El magistrado considera que los ciudadanos de Ceuta están soportando las consecuencias de la situación. "Los ceutíes están siendo las víctimas de una invasión que viene de otro país a pisotear nuestras leyes", afirma. También critica la actuación de las autoridades y la falta de una respuesta coordinada. "No solamente el Gobierno marroquí, sino los inmigrantes entran de una forma absolutamente ilegal y eso es inaceptable", sostiene.
El magistrado reclama unidad entre las instituciones y cuestiona el enfrentamiento entre administraciones.
"Yo pensé que los poderes públicos estaban actuando de manera conjunta", afirma. Y advierte: "Que empecemos a lanzarnos los trastos a la cabeza, unos a otros, debilita nuestro país frente a nuestros enemigos exteriores". También se refiere al presidente de Ceuta, Juan Vivas, cuya actuación considera correcta en las formas. "Ha obrado de una manera correcta, educada", señala. "Es un señor que habla con mucha educación".
"Se pueden simplificar los trámites"
Desde una perspectiva estrictamente jurídica, Villegas propone actuar en dos horizontes diferentes. A corto plazo, considera que los procedimientos pueden agilizarse. "Yo puedo sugerir, como hombre, como jurista, porque he estudiado la materia, que se pueden simplificar los trámites, obviamente, para que todo vaya más rápido", explica.

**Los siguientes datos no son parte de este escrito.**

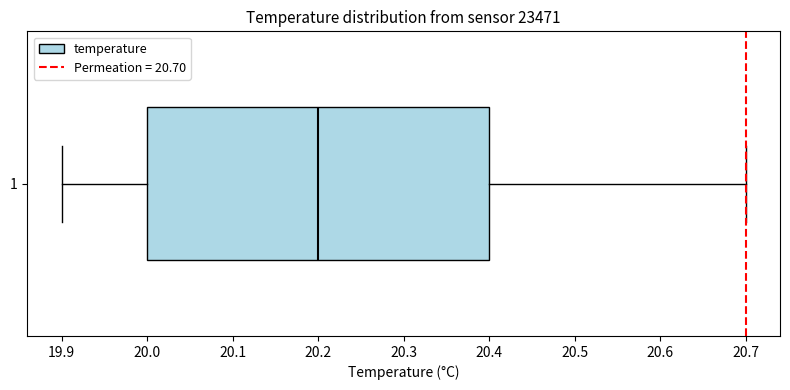

Transcribe this box plot: give where the median line is, the range the box spans, and where the two whiskers end, as read against the x-axis. The values are not printed on the chart, so give them approximately, as read against the axis.

median 20.2, box 20.0 to 20.4, whiskers 19.9 to 20.7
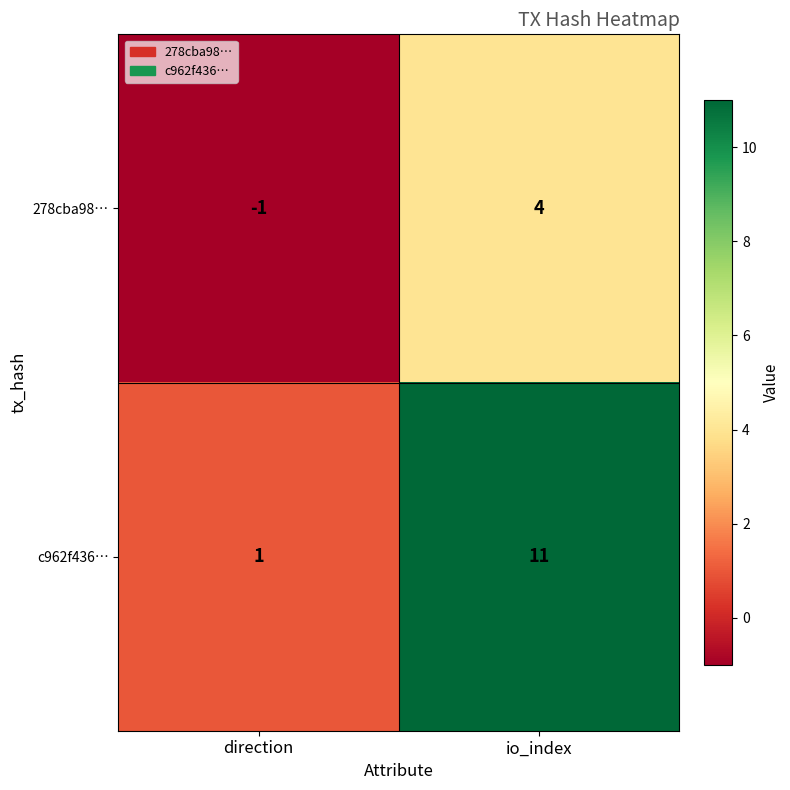

The 278cba98… series shows 4 at io_index. True or false?

True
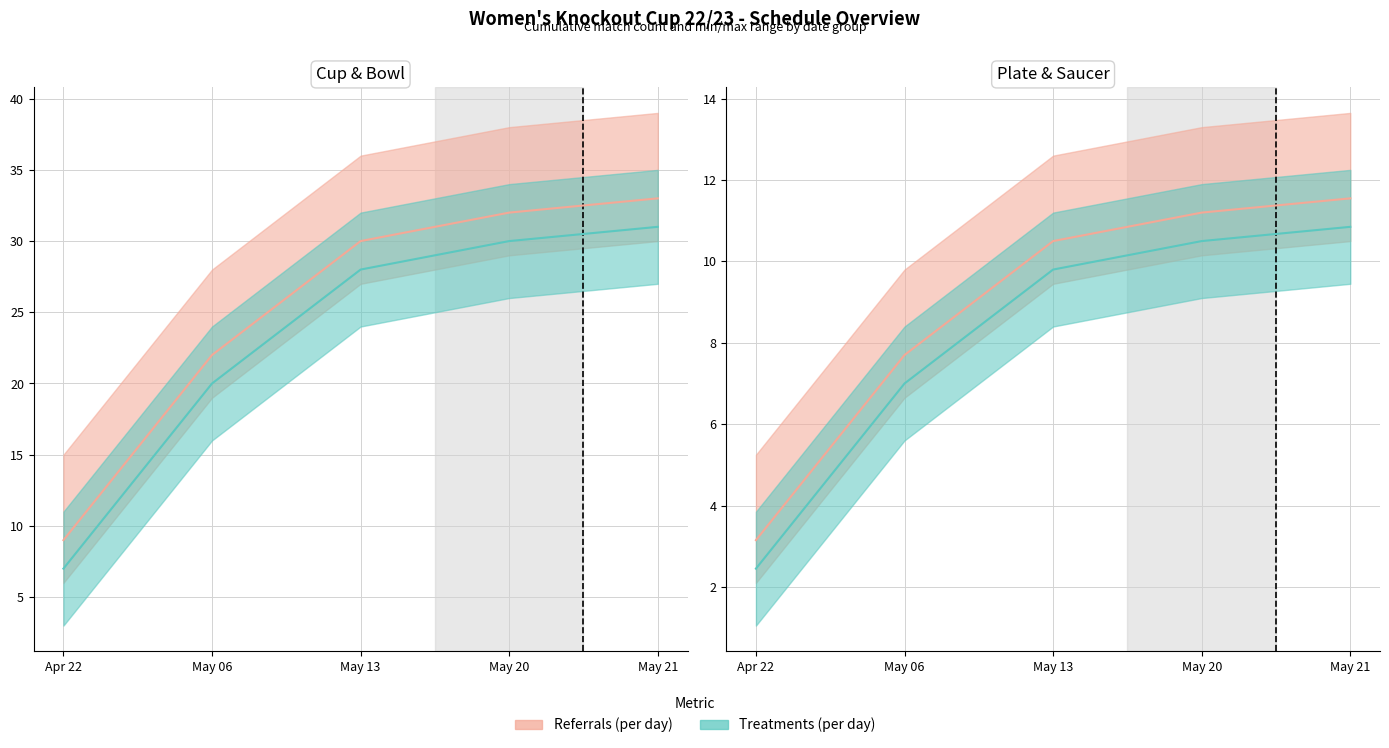

The value of Referrals (per day) at 2023-04-22 is 12. True or false?

False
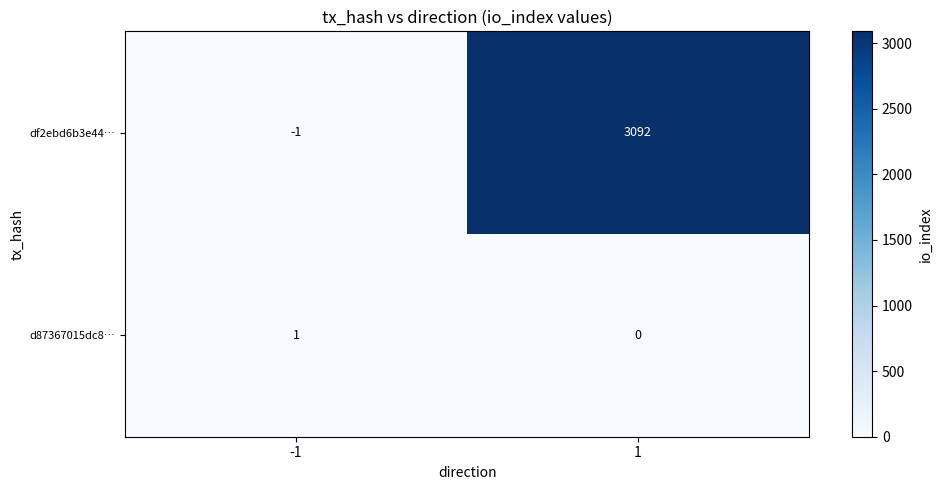

How many values in d87367015dc8… are above zero?

1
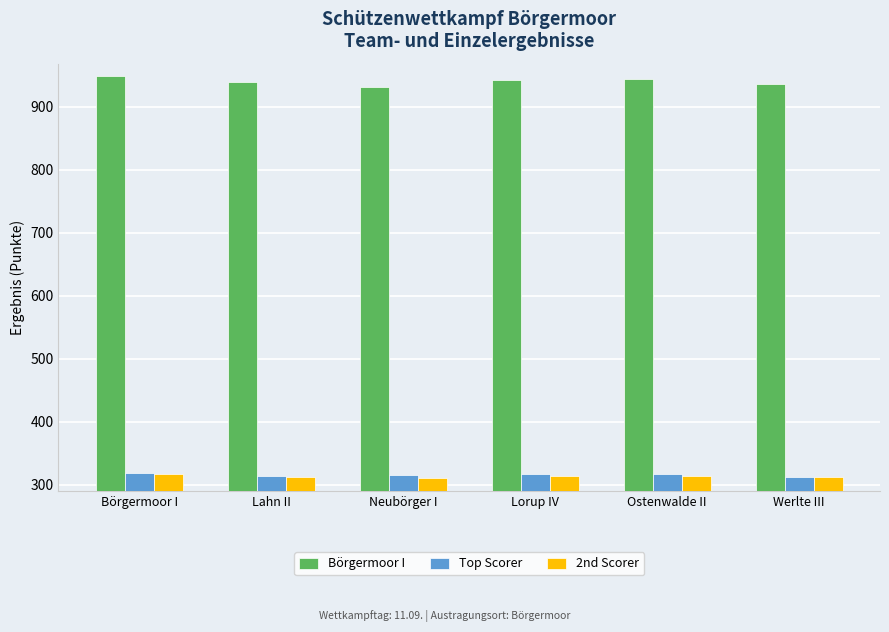

What is the sum of all Top Scorer values?

1892.2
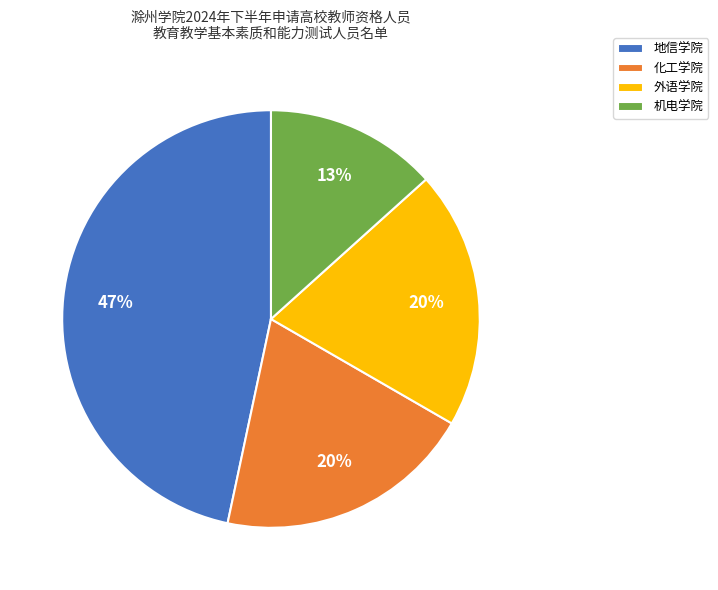

Which category has the biggest portion of the pie?

地信学院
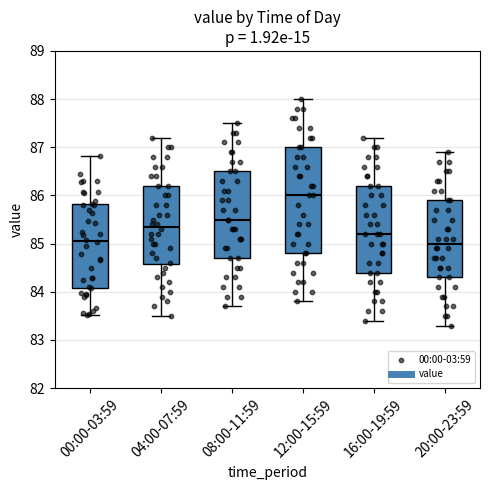

Which box is the tallest, from its lower edge to its upper edge?

12:00-15:59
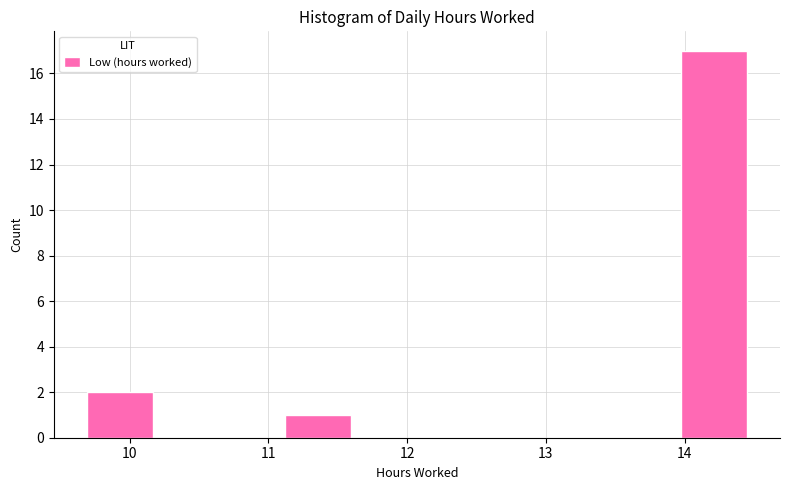

Which range on the x-axis has the tallest bar?

14.0 to 14.5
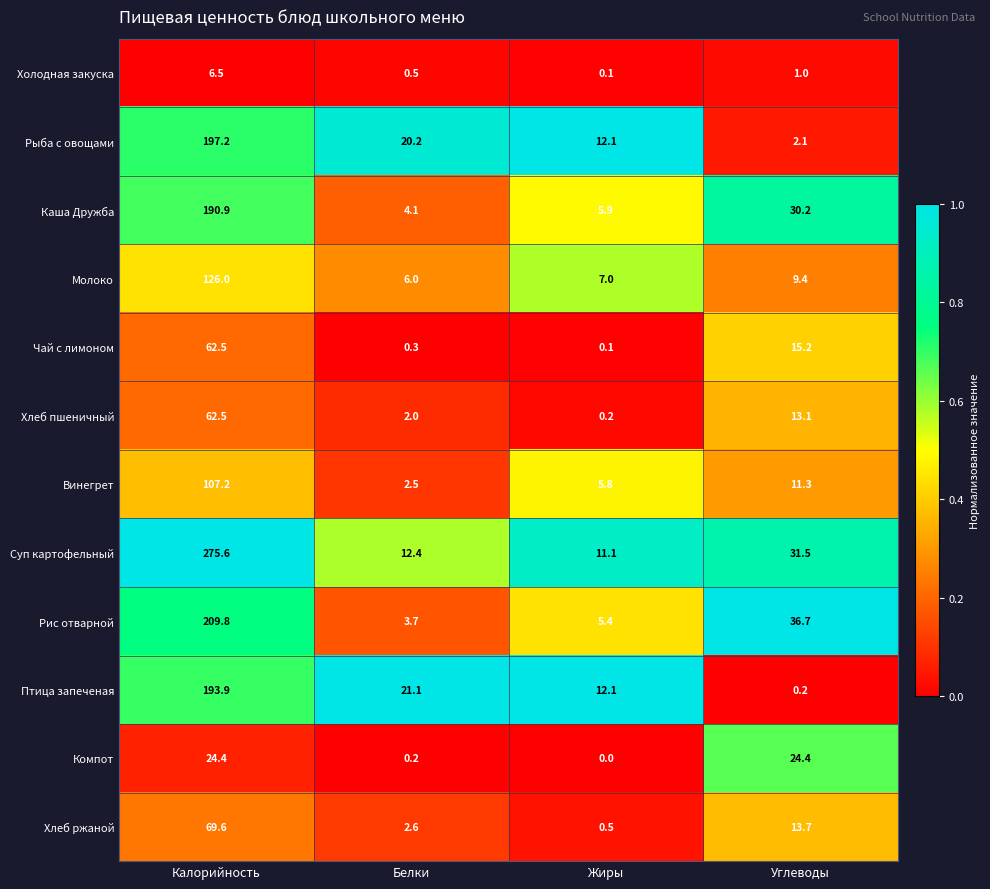

List the labels in order of Суп картофельный value, largest first.

Калорийность, Углеводы, Белки, Жиры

A más largo plazo, sitúa las posibles reformas en el ámbito de la política legislativa. "Se puede modificar la legislación ya para materias a más largo plazo", afirma.
Entre las posibilidades que plantea está revisar las condiciones para acceder a la nacionalidad y a la residencia legal en España. "De manera que sea más difícil adquirir la nacionalidad española, que sea más difícil tener una residencia legal, regular en España", señala.
Villegas sostiene que las condiciones legales pueden influir en las decisiones migratorias. "Esta gente viene aquí porque cree que le conviene", afirma. A su juicio, si se modificaran determinadas condiciones de acceso a la residencia, la nacionalidad o el arraigo, podría cambiar también el incentivo para emprender el viaje hacia España.
"Si se crean unas condiciones legales para que esta gente diga: 'Oye, mira, a mí no me interesa estar en España, porque mi situación legal no va a ser la adecuada, no voy a tener arraigo, no me van a dar la nacionalidad, no voy a tener las suficientes oportunidades que busco', pues tal vez no vendrían", plantea.
No obstante, vuelve a marcar una frontera clara entre las competencias judiciales y las políticas.
"Nuestro ordenamiento es muy generoso con los inmigrantes"
El magistrado considera que cualquier modificación de las condiciones de entrada, residencia o nacionalidad corresponde al Ejecutivo y al Legislativo, no a los jueces. "Nuestro ordenamiento político es muy generoso con los inmigrantes, sean legales o ilegales", sostiene.
Y concluye con una delimitación de responsabilidades: "Si queremos que las cosas cambien, pues eso es una tarea del Ejecutivo y del Legislativo, no de los jueces".